Standl: Hier ist die gemeinsame Selbstverwaltung gefordert, einen Rahmen zu schaffen, in dem die richtigen Anreize für eine einheitliche und bessere Versorgungsqualität gesetzt werden. Außerdem plädieren wir dafür, die Patienten stärker in den Fokus der Versorgung zu rücken und wirtschaftliche Interessen hintenanzustellen. In diesem Zusammenhang fordern wir beispielsweise, die Übernahme von Pflegediensten durch internationale Finanzinvestoren (Private Equity-Gesellschaften) einzudämmen, da diese oft auf hohe Renditen abzielen.
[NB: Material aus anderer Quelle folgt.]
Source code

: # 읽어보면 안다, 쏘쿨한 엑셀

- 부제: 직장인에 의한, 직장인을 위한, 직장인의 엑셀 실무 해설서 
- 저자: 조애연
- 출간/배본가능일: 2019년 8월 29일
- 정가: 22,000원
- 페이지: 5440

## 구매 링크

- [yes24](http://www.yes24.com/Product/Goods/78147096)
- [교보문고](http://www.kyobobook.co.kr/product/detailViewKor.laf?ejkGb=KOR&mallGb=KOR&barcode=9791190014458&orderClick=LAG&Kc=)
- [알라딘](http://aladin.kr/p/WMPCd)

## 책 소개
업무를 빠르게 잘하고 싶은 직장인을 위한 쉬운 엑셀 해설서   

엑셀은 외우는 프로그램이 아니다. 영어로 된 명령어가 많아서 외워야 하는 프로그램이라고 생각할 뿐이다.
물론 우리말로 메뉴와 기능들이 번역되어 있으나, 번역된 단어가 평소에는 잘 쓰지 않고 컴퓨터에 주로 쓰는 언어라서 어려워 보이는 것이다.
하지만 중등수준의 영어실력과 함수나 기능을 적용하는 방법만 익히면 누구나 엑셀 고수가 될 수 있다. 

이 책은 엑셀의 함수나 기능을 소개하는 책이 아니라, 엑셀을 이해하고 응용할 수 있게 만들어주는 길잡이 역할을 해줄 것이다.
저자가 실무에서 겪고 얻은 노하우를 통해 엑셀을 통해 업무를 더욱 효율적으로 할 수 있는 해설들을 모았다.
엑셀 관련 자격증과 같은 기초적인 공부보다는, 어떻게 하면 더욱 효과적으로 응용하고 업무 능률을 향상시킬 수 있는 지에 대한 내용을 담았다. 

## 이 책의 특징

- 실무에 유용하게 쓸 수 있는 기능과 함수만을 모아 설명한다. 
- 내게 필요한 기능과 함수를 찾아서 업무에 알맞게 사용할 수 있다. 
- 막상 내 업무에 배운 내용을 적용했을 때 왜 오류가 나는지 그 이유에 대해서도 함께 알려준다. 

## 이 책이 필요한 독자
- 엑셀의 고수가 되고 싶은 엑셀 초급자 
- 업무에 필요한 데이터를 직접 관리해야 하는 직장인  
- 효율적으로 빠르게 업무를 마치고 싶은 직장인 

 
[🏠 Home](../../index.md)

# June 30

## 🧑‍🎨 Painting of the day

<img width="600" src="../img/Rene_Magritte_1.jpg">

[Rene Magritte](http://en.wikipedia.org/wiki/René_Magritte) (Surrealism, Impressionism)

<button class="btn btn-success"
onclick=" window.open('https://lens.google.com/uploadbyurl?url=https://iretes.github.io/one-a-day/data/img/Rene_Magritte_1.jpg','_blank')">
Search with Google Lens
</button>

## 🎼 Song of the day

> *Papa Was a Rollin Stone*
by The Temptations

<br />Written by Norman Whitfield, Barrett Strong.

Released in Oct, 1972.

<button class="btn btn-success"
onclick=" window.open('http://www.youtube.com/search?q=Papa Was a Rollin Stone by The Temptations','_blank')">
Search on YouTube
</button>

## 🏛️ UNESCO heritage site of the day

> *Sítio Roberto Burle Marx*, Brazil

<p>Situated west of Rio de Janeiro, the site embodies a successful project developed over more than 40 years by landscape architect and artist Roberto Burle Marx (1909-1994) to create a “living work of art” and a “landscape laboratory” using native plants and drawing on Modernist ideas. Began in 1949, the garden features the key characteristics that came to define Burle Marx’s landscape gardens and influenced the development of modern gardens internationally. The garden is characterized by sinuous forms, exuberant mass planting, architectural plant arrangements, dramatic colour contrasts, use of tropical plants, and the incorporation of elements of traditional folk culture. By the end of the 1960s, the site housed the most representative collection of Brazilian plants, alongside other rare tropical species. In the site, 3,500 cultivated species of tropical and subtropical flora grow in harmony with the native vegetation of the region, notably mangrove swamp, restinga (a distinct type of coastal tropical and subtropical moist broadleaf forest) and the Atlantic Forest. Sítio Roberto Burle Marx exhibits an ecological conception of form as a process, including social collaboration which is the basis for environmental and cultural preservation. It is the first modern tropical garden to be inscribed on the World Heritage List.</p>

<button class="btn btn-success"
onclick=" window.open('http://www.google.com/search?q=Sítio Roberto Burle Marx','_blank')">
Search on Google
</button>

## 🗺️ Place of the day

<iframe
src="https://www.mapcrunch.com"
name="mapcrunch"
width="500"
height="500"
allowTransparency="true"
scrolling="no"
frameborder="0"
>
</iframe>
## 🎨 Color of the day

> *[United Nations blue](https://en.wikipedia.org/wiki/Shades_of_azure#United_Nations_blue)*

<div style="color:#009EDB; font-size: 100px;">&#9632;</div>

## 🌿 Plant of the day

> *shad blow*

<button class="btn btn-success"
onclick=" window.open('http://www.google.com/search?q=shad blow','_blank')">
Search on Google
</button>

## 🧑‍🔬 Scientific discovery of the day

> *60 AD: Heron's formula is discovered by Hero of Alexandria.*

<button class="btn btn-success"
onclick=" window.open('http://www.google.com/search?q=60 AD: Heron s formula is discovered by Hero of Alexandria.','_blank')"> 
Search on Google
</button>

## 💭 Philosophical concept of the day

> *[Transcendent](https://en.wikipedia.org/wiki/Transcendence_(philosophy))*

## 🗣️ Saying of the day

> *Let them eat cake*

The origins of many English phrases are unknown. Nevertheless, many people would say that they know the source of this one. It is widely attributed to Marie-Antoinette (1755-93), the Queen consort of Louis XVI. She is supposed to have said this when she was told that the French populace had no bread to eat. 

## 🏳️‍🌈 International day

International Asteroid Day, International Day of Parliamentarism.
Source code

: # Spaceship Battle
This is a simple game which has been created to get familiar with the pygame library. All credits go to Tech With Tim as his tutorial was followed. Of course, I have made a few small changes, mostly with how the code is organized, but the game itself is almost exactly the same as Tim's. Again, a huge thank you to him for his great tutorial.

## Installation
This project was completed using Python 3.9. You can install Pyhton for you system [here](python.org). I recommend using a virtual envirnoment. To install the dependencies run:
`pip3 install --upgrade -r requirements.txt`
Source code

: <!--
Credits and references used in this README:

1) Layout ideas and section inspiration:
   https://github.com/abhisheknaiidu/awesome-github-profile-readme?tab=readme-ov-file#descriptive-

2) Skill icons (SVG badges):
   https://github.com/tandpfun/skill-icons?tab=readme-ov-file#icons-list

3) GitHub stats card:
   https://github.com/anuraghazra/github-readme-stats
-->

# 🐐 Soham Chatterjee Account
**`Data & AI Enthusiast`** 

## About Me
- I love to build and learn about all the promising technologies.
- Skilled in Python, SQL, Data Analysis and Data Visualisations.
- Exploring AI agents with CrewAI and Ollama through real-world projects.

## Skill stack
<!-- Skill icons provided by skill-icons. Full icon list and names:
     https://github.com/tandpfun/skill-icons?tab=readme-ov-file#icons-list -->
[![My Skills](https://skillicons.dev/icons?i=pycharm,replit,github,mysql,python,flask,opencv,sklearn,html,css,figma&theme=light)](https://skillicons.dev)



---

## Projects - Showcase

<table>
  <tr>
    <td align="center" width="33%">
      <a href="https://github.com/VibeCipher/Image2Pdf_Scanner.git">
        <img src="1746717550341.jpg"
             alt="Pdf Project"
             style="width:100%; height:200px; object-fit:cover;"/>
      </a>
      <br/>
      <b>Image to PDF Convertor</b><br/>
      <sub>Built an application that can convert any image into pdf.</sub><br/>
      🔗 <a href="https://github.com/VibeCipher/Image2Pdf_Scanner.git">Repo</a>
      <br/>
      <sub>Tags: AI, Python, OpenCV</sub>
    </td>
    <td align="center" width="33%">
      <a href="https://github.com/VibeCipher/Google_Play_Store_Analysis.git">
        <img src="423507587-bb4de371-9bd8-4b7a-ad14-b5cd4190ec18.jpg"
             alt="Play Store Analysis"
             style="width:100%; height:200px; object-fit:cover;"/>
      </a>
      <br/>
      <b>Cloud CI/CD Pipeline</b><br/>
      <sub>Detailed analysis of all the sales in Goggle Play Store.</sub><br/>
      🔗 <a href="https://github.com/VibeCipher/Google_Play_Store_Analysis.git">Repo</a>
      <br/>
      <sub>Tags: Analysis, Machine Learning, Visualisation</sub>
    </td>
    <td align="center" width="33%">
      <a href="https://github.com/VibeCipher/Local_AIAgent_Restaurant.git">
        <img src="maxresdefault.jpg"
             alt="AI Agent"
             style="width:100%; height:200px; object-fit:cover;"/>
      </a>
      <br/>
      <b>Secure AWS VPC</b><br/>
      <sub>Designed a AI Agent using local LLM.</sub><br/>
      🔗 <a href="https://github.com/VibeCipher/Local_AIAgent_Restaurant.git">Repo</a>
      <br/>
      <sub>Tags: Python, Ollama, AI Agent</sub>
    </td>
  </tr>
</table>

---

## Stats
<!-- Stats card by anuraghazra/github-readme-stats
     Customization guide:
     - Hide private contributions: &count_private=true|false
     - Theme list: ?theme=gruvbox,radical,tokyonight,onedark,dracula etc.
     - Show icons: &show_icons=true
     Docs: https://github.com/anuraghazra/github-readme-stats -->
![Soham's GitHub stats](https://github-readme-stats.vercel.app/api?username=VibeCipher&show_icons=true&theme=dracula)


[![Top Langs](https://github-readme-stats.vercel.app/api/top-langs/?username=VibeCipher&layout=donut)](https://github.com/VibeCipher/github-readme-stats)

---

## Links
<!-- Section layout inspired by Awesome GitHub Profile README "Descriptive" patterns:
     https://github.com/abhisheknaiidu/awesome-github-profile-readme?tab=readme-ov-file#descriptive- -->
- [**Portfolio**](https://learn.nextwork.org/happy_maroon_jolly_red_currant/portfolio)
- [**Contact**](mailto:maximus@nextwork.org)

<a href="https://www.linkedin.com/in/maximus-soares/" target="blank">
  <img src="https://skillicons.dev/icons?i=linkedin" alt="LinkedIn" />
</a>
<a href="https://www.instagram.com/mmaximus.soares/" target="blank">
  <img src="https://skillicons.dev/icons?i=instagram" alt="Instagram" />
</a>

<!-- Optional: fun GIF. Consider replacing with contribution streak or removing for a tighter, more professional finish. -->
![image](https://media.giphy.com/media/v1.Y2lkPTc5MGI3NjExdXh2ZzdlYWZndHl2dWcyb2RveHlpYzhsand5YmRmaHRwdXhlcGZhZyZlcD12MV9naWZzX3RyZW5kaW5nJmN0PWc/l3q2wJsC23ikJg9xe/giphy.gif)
Dies geschieht meist zu Lasten der Pflegekräfte.

Nicht zuletzt tragen die bereits beschriebenen Qualitätsverträge mit zertifizierten Weaning-Zentren dazu bei, Anreize für eine verbesserte Entwöhnungsbehandlung zu setzen. So hat die SBK beispielsweise die Fallbesprechung als einen festen Bestandteil in ihren Vertrag aufgenommen. Durch diese individuelle Betreuung steigen die Chancen vieler Betroffener auf ein selbstbestimmtes Leben ohne künstlicher Beatmung.